In my last blog posting, I explained how the body of academic literature on human intelligence is increasingly clear: IQ tends to be largely inheritable, with 60% of IQ variability explained by genetic factors.
I also introduced recent research at US San Francisco which highlighted the ‘VS’ variant of a gene called KL. The VS variant of the KL gene (known as KL-VS) may explain up to 3% of variability in human cognition (equivalent to roughly 6 IQ points). This begs the question whether researchers may be able to manufacture superhuman intelligence by manipulating genes.
6 IQ points may not sound like a lot, but over a population, this will have a noticeable difference. Literacy rates would be expected to improve, and more people might be inclined to pursue a higher level of education.
But superhuman intelligence would start with the manipulation of not just KL-VS, but 1000s of genes which are thought to have an influence on human cognition and IQ. You would only need to find a way to ‘switch on’ the positive variants of the IQ genes, and to have a 1/200th of an IQ point impact over the 10,000 genes to yield a 50 IQ point advantage. Given that the average IQ is advanced nations is thought to be around 100 IQ points, this would mean that genetically modified brains could end up with 150+ IQs, which is currently a score recorded by 1 in 1,125 people (16 SD). And what if you found that the average impact was 1/100th on an IQ point, than you would be talking about an IQ score of 200 points (currently 1 in 4.8 million people). Where does superhuman intelligence start? IQs of 150 are rare, but found, so this might not constitute superhuman intelligence. But at 200+, there is little doubt that this constitutes superhuman intelligence.

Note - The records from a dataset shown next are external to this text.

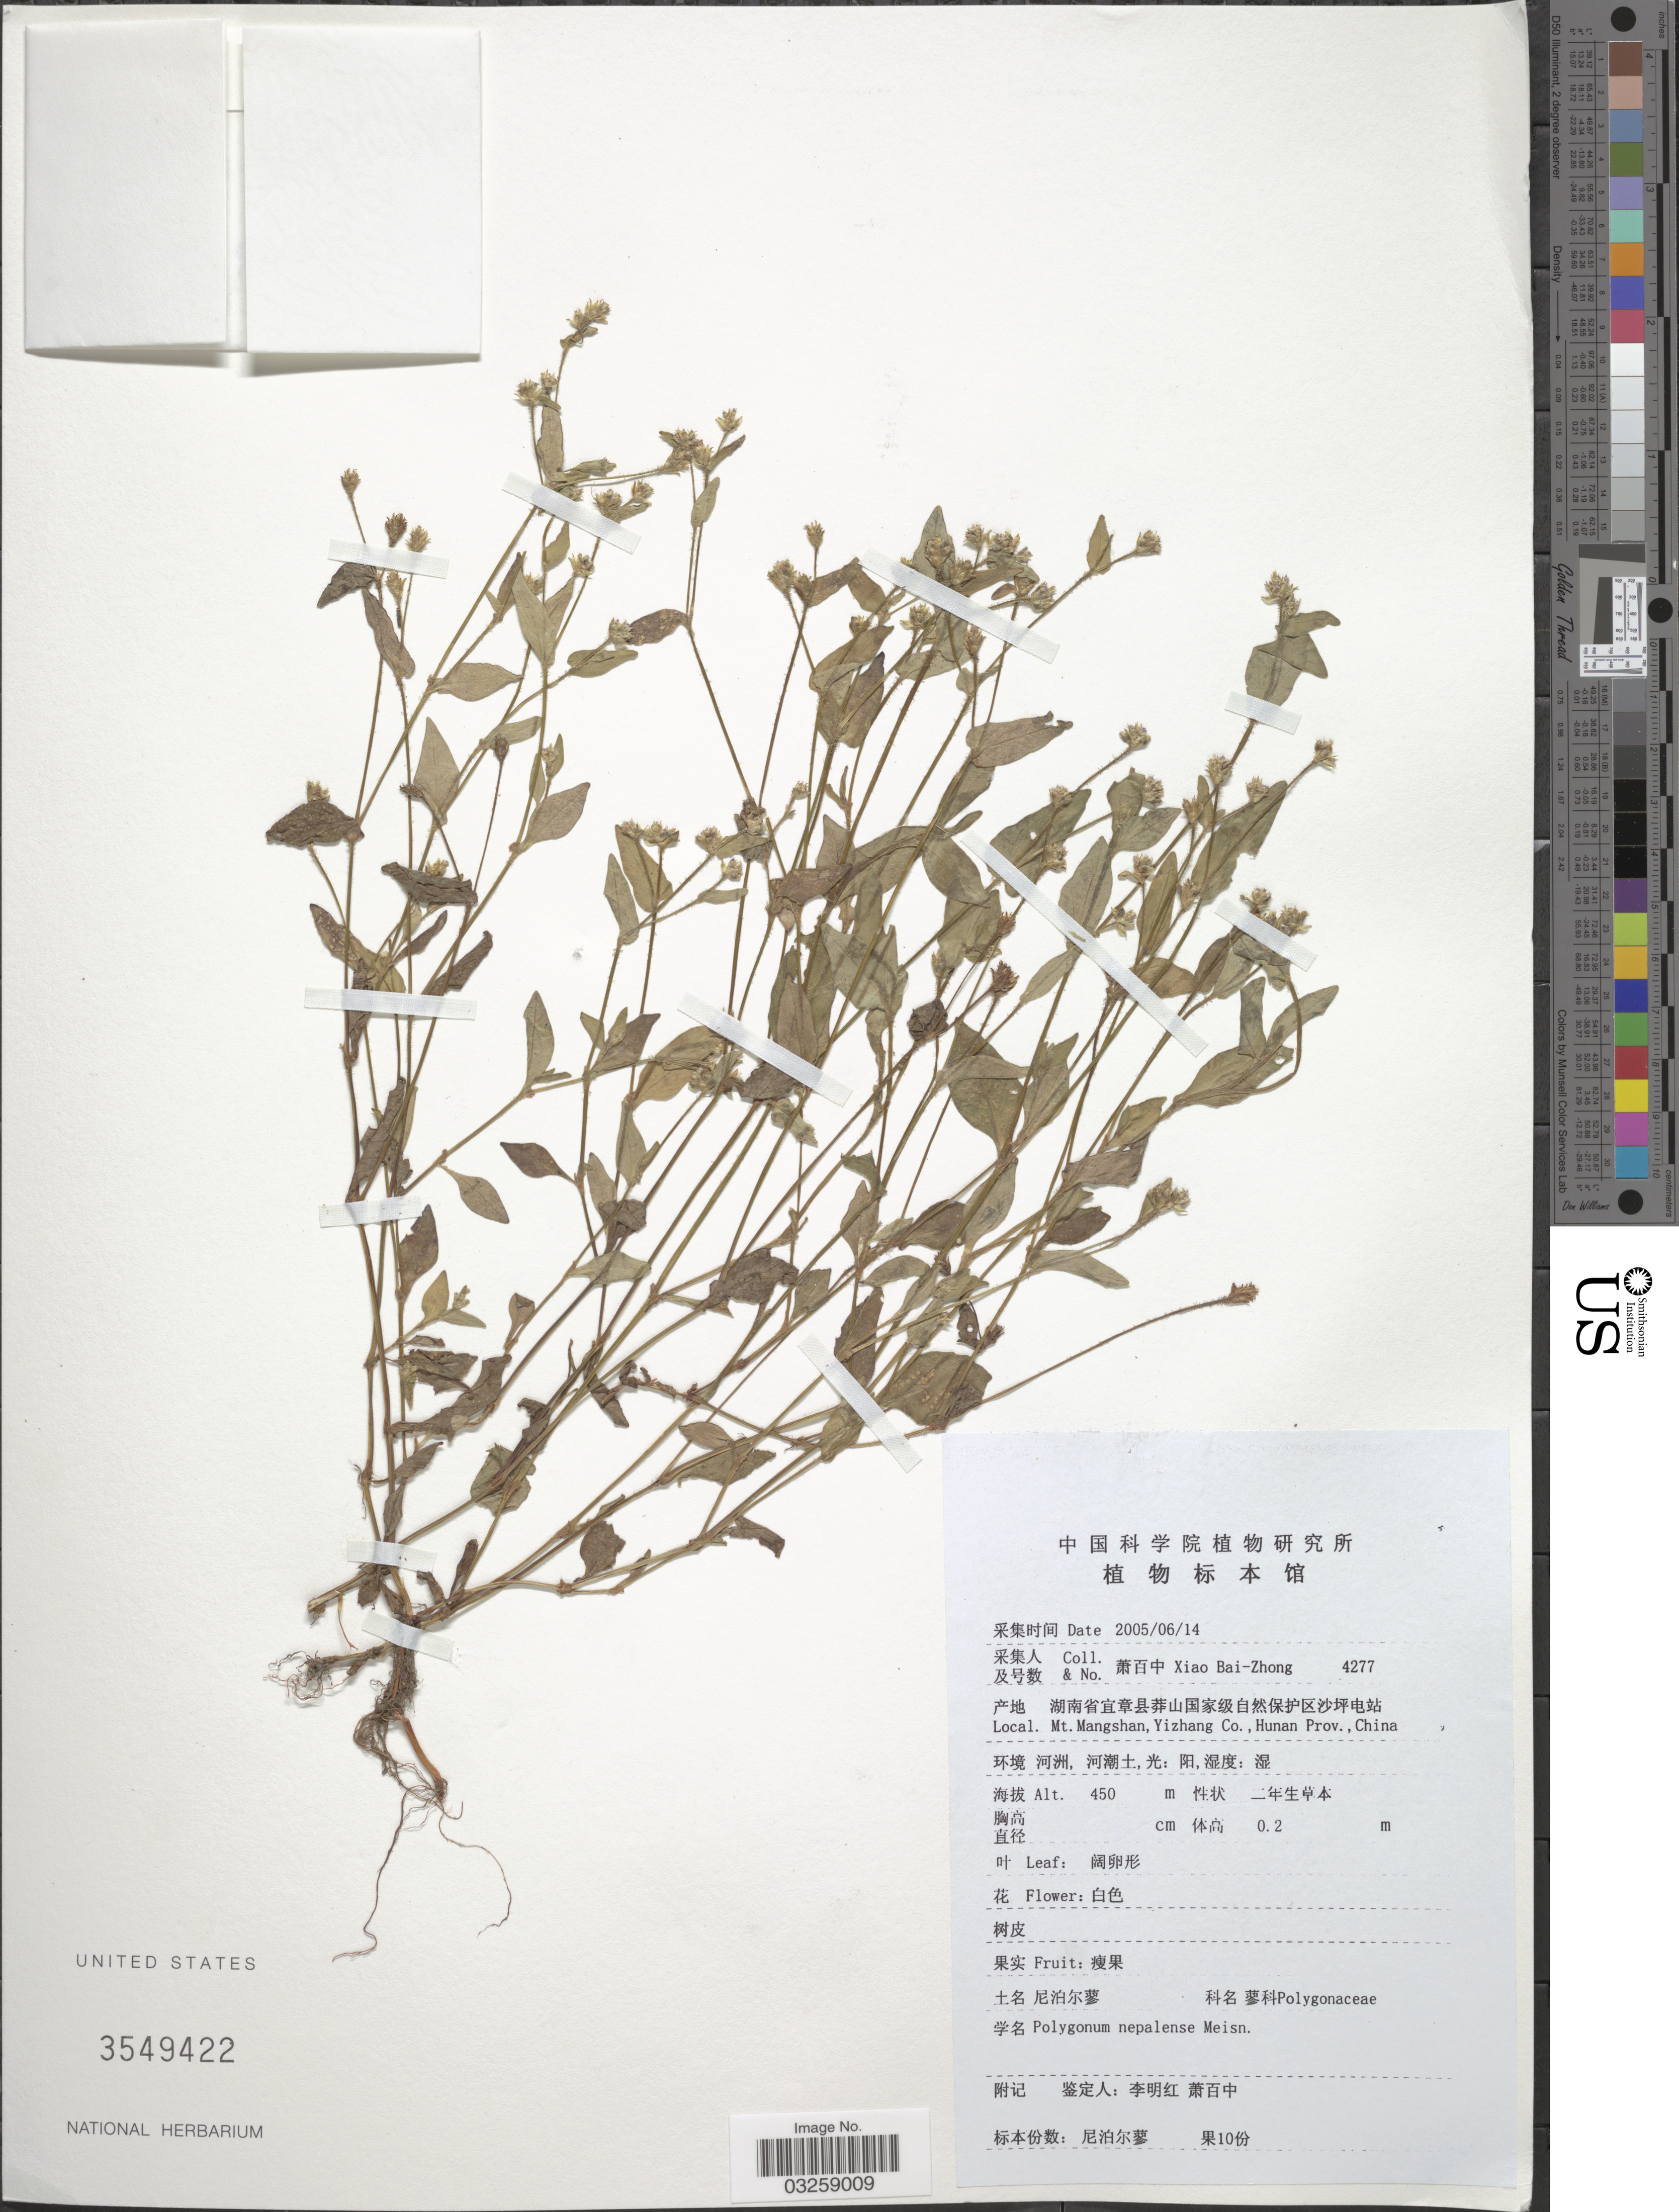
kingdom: Plantae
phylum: Tracheophyta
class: Magnoliopsida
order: Caryophyllales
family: Polygonaceae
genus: Polygonum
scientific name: Polygonum nepalense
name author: Meisn.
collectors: B. Z. Xiao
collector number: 4277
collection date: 2005-06-14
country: China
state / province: Hunan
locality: Mt. Mangshan, Yizhang Co., Hunan Prov.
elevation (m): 450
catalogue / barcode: US 3549422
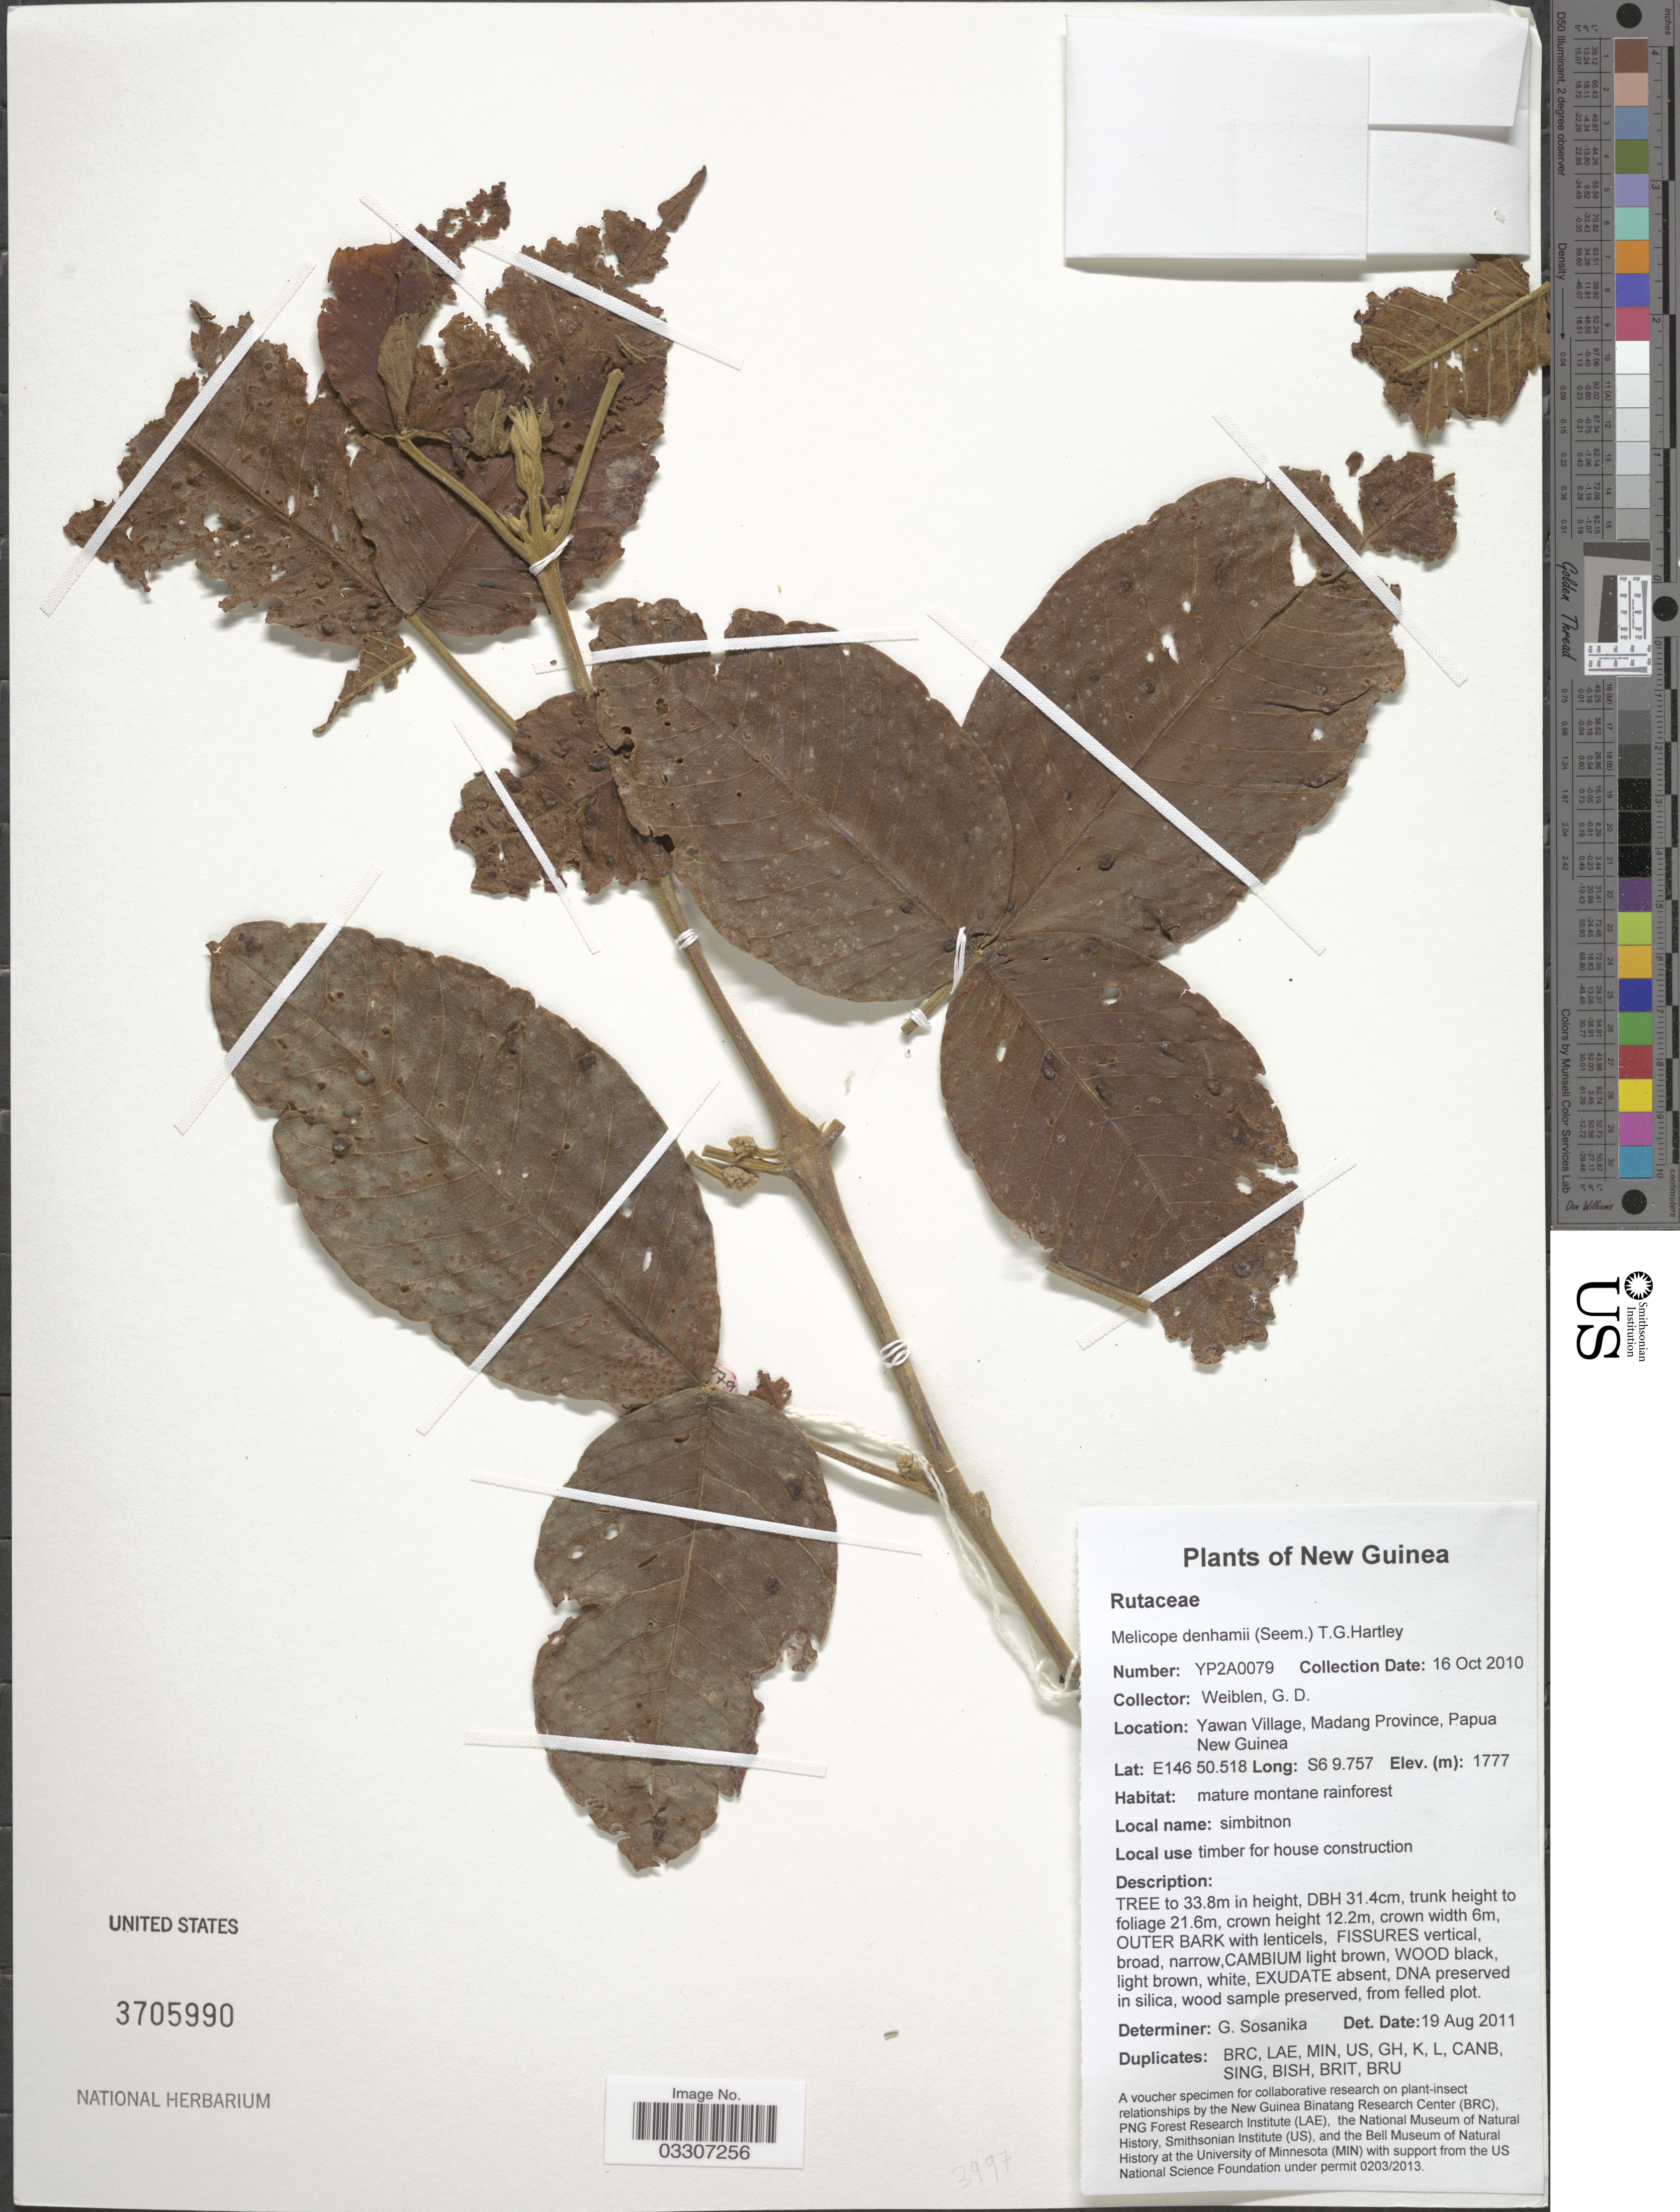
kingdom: Plantae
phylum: Tracheophyta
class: Magnoliopsida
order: Sapindales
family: Rutaceae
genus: Melicope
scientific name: Melicope denhamii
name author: (Seem.) T.G. Hartley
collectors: G. D. Weiblen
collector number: YP2A0079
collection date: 2010-10-16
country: Papua New Guinea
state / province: Madang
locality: New Guinea. Yawan Village, Madang Province.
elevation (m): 1777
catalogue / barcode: US 3705990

Superhuman intelligence: genomics may unlock the problem
Stephen Hsu, a theoretical physicist from Michigan State University is a scientific advisor to the Beijing Genomics Institute (BGI). Hsu believes that superhuman intelligence may be closer than we think.
BGI is currently trying to map the genome based on 2,000 individuals with some of the highest IQs ever recorded. The purpose of the exercise is to shed light on genetic sequencing that is associated with higher order cognitive ability. The end goal is to be able to offer treatment and embryonic selectivity to create babies with superhuman intelligence.
Hsu published an article in which he speculates what humans with superhuman intelligence might look like and what types of skills these people may possess. The results are both amazing and frightening, and beyond comprehension for most of the human population with ‘normal’ IQs.
I would personally be the first one to sign up for a treatment which might increase my IQ by 6 points. 10-15 IQ points, most definitely. But beyond this level, I am not so sure. Super-charging human cognition to the existing limits of human brains is both difficult to imagine, and the consequences difficult to predict.
Superhuman intelligence: the new Cold War?
The benefits could be dramatic: eradication of diseases, solving of complex mathematical problems which have eluded humans for centuries, space travel, dramatic explosions in technology. But the more harmful consequences are also quite obvious: a more complex society, supercharged criminal networks, inequality and potential abuses of power.
But the real issue is that even if the technology were here today, some countries may have bans on the technology on ethical grounds. But other countries might not. And therein creates the prisoner’s dilemma and game theory dynamics.
Would the West dig its heals as other less ethical countries start producing babies and armies with superhuman intelligence? There is nothing worse than losing on your relative position in this type arms race. This type of technology may be 10-15 years away. But when it comes, it may revolutionize the world as we now if today. For the better? I am not so sure.